Dr Ka Shing Cheung and colleagues determined the association between PPIs use and gastric cancer among Helicobacter pylori-infected subjects who had received HP therapy.
The researchers evaluated a territory-wide health database of Hong Kong.
The team identified adults who had received an outpatient prescription of clarithromycin-based triple therapy between year 2003 and 2012.
Patients who failed this regimen, and those diagnosed to have gastric cancer within 12 months after Helicobacter pylori therapy, or gastric ulcer after therapy were excluded.
Prescriptions of PPIs or histamine-2 receptor antagonists started within 6 months before gastric cancer were excluded to avoid protopathic bias.

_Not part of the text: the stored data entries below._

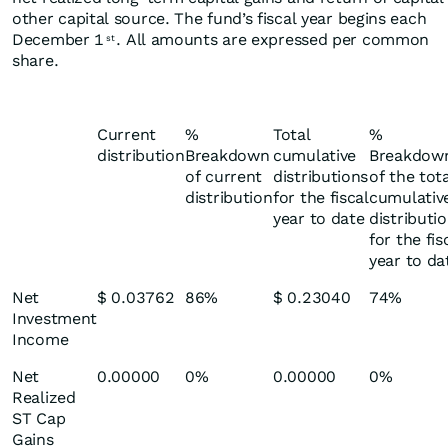
other capital source. The fund’s fiscal year begins each
December 1
. All amounts are expressed per common
st
share.
Current
%
Total
%
distribution
Breakdown
cumulative
Breakdow
of current
distributions
of the tot
distribution
for the fiscal
cumulativ
year to date
distributi
for the fis
year to da
Net
$ 0.03762
86%
$ 0.23040
74%
Investment
Income
Net
0.00000
0%
0.00000
0%
Realized
ST Cap
Gains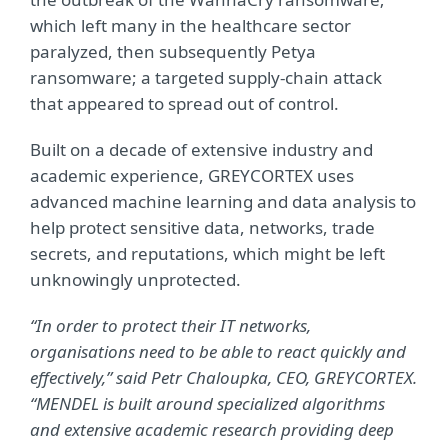
which left many in the healthcare sector
paralyzed, then subsequently Petya
ransomware; a targeted supply-chain attack
that appeared to spread out of control.
Built on a decade of extensive industry and
academic experience, GREYCORTEX uses
advanced machine learning and data analysis to
help protect sensitive data, networks, trade
secrets, and reputations, which might be left
unknowingly unprotected.
“In order to protect their IT networks,
organisations need to be able to react quickly and
effectively,” said Petr Chaloupka, CEO, GREYCORTEX.
“MENDEL is built around
specialized algorithms
and extensive academic research providing deep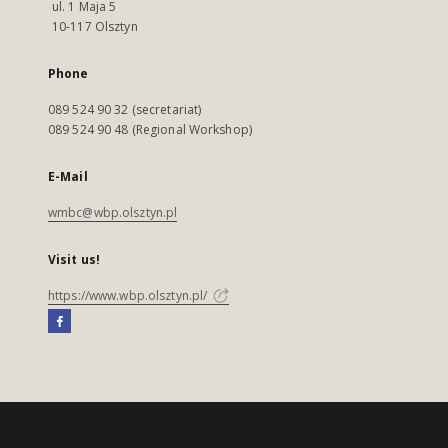
ul. 1 Maja 5
10-117 Olsztyn
Phone
089 524 90 32 (secretariat)
089 524 90 48 (Regional Workshop)
E-Mail
wmbc@wbp.olsztyn.pl
Visit us!
https://www.wbp.olsztyn.pl/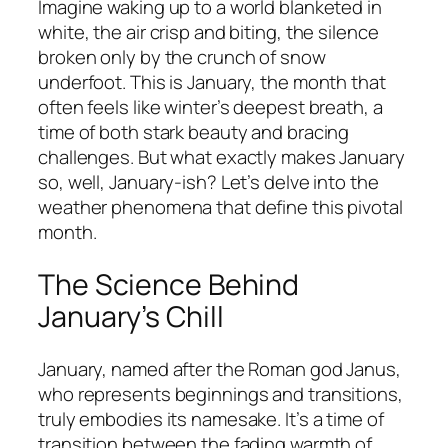
Imagine waking up to a world blanketed in
white, the air crisp and biting, the silence
broken only by the crunch of snow
underfoot. This is January, the month that
often feels like winter’s deepest breath, a
time of both stark beauty and bracing
challenges. But what exactly makes January
so, well, January-ish? Let’s delve into the
weather phenomena that define this pivotal
month.
The Science Behind
January’s Chill
January, named after the Roman god Janus,
who represents beginnings and transitions,
truly embodies its namesake. It’s a time of
transition between the fading warmth of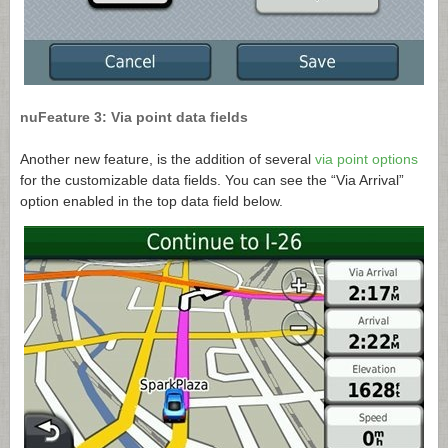
nuFeature 3: Via point data fields
Another new feature, is the addition of several
via point options
for the customizable data fields. You can see the “Via Arrival”
option enabled in the top data field below.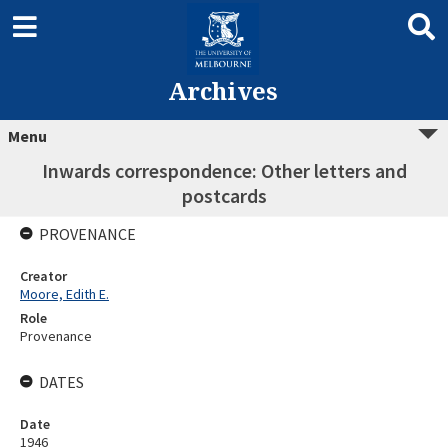
Archives
Menu
Inwards correspondence: Other letters and
postcards
PROVENANCE
Creator
Moore, Edith E.
Role
Provenance
DATES
Date
1946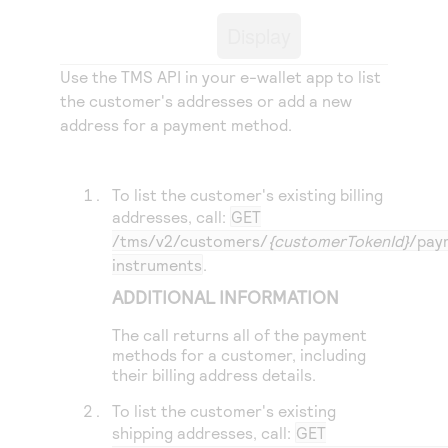
Access to variety of our product demos
Response codes
Connect with our team of experts to troubleshoot
Display
or go-live to Production
Understand all different error codes that REST API
Developer community
responds with
Use the
TMS
API in your e-wallet app to list
Connect and share with community of developers
the customer's addresses or add a new
address for a payment method.
To list the customer's existing billing
addresses, call:
GET
/tms/v2/customers/
{customerTokenId}
/pay
instruments
.
ADDITIONAL INFORMATION
The call returns all of the payment
methods for a customer, including
their billing address details.
To list the customer's existing
shipping addresses, call:
GET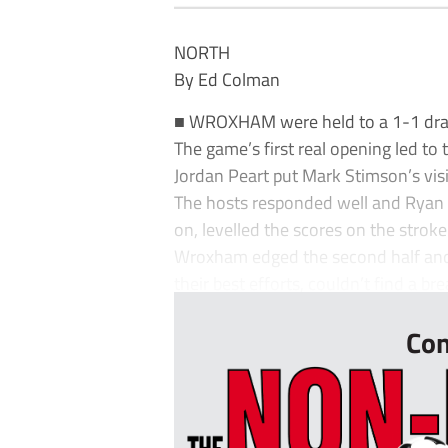
NORTH
By Ed Colman
■ WROXHAM were held to a 1-1 draw a
The game’s first real opening led to
Jordan Peart put Mark Stimson’s visi
The hosts responded well and Ryan 
on, levelled the scores on the stroke
Wroxham edged the second half and
their best efforts, couldn’t find a br
Con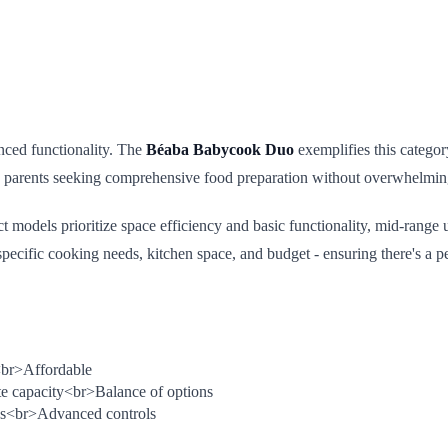
nced functionality. The
Béaba Babycook Duo
exemplifies this categor
to parents seeking comprehensive food preparation without overwhelming
models prioritize space efficiency and basic functionality, mid-range 
pecific cooking needs, kitchen space, and budget - ensuring there's a p
br>
Affordable
e capacity
<br>
Balance of options
s
<br>
Advanced controls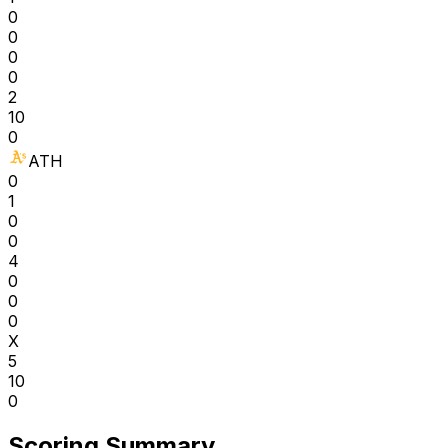
0
0
0
0
2
10
0
ATH
0
1
0
0
4
0
0
0
X
5
10
0
Scoring Summary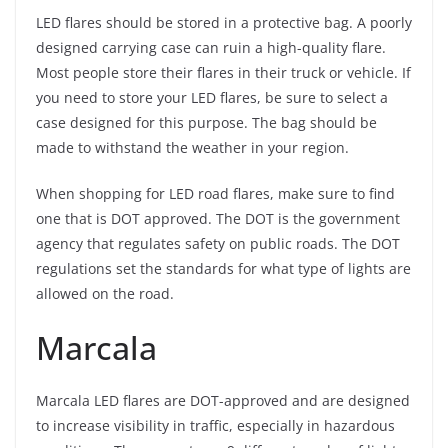
LED flares should be stored in a protective bag. A poorly
designed carrying case can ruin a high-quality flare.
Most people store their flares in their truck or vehicle. If
you need to store your LED flares, be sure to select a
case designed for this purpose. The bag should be
made to withstand the weather in your region.
When shopping for LED road flares, make sure to find
one that is DOT approved. The DOT is the government
agency that regulates safety on public roads. The DOT
regulations set the standards for what type of lights are
allowed on the road.
Marcala
Marcala LED flares are DOT-approved and are designed
to increase visibility in traffic, especially in hazardous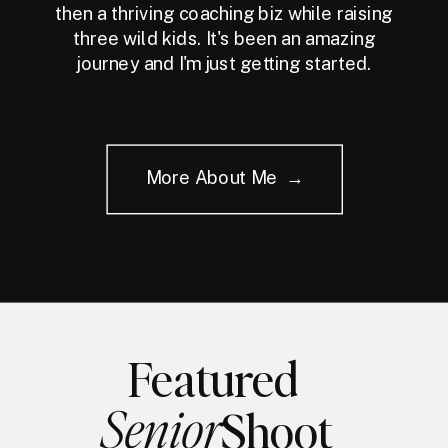
then a thriving coaching biz while raising
three wild kids. It's been an amazing
journey and I'm just getting started.
More About Me →
Featured
Senior
Shoot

|153 developed gastric cancer during a median follow-up of 8 years|
The researchers evaluated gastric cancer risk with PPIs by Cox proportional hazards model with propensity score adjustment.
Histamine-2 receptor antagonists was used as a negative control exposure.
Among the 63,397 eligible subjects, 153 developed gastric cancer during a median follow-up of 8 years.
The team observed that PPIs use was associated with an increased gastric cancer risk, while histamine-2 receptor antagonists was not.
The research team identified that the risk increased with duration of PPIs use.
The team found that the adjusted absolute risk difference for PPIs versus non-PPIs use was 4.3 excess gastric cancer per 10,000 person-years.
Dr Cheung's team comments, "Long-term use of PPIs was still associated with an increased gastric cancer risk in subjects even after Helicobacter pylori eradication therapy."